%%

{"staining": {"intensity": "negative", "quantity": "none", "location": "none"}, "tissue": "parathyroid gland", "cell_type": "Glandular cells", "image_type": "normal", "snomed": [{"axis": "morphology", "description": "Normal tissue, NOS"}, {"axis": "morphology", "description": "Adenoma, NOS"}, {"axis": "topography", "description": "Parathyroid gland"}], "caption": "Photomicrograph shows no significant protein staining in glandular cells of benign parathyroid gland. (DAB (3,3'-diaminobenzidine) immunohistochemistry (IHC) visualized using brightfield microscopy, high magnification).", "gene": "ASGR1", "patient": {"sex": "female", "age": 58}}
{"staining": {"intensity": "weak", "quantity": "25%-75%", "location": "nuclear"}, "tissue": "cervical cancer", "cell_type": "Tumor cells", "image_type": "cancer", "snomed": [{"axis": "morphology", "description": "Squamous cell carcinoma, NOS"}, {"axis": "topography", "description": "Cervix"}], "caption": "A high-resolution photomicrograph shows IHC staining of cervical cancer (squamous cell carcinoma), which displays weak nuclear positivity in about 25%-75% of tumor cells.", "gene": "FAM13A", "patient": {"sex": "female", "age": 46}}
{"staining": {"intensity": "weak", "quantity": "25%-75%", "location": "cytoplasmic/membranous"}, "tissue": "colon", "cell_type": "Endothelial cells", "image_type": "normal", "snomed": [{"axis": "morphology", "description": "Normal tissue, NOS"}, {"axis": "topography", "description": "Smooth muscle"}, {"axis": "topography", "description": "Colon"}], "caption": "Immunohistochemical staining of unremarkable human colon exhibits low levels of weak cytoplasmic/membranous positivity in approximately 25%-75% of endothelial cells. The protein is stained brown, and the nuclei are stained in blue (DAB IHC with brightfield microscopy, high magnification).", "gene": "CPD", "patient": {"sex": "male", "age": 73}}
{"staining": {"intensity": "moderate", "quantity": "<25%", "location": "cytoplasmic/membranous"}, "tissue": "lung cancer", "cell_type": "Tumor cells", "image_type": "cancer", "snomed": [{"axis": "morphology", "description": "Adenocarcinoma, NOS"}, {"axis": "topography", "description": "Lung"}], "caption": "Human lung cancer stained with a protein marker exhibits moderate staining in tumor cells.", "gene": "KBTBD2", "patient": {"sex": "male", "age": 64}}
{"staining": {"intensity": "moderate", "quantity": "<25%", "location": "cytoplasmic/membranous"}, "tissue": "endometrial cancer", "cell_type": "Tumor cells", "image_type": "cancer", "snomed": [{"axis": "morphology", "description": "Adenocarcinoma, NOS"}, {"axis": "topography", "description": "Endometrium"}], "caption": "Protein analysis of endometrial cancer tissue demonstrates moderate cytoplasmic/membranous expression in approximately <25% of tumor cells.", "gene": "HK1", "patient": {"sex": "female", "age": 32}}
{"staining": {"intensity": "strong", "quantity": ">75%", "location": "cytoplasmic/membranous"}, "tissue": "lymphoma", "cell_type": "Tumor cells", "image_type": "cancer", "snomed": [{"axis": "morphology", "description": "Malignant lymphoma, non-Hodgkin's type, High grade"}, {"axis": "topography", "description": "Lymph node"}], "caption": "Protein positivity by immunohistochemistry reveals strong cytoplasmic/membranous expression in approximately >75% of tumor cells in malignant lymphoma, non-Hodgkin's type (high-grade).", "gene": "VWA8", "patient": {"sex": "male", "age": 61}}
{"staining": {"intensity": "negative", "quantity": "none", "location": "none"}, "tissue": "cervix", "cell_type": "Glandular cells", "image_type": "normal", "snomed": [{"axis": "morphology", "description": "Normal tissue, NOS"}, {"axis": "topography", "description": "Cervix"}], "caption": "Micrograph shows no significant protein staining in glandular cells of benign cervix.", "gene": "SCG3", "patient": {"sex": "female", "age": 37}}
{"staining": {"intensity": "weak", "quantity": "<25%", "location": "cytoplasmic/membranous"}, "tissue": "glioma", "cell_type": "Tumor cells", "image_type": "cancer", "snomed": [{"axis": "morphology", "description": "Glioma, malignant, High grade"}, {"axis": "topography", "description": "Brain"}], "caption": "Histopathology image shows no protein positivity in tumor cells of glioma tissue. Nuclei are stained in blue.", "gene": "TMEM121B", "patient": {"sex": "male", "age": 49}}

%%

• Task goal:
Retype only the lines running from the top of the listing to the line that holds "high-resolution photomicrograph shows", both ends included.

• Written reply:
{"staining": {"intensity": "negative", "quantity": "none", "location": "none"}, "tissue": "parathyroid gland", "cell_type": "Glandular cells", "image_type": "normal", "snomed": [{"axis": "morphology", "description": "Normal tissue, NOS"}, {"axis": "morphology", "description": "Adenoma, NOS"}, {"axis": "topography", "description": "Parathyroid gland"}], "caption": "Photomicrograph shows no significant protein staining in glandular cells of benign parathyroid gland. (DAB (3,3'-diaminobenzidine) immunohistochemistry (IHC) visualized using brightfield microscopy, high magnification).", "gene": "ASGR1", "patient": {"sex": "female", "age": 58}}
{"staining": {"intensity": "weak", "quantity": "25%-75%", "location": "nuclear"}, "tissue": "cervical cancer", "cell_type": "Tumor cells", "image_type": "cancer", "snomed": [{"axis": "morphology", "description": "Squamous cell carcinoma, NOS"}, {"axis": "topography", "description": "Cervix"}], "caption": "A high-resolution photomicrograph shows IHC staining of cervical cancer (squamous cell carcinoma), which displays weak nuclear positivity in about 25%-75% of tumor cells.", "gene": "FAM13A", "patient": {"sex": "female", "age": 46}}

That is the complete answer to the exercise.